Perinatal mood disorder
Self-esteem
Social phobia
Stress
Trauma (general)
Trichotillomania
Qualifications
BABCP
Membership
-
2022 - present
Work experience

## PROMPT
Return each line above exactly.

## SOLUTION FOR THIS TASK
Perinatal mood disorder
Self-esteem
Social phobia
Stress
Trauma (general)
Trichotillomania
Qualifications
BABCP
Membership
-
2022 - present
Work experience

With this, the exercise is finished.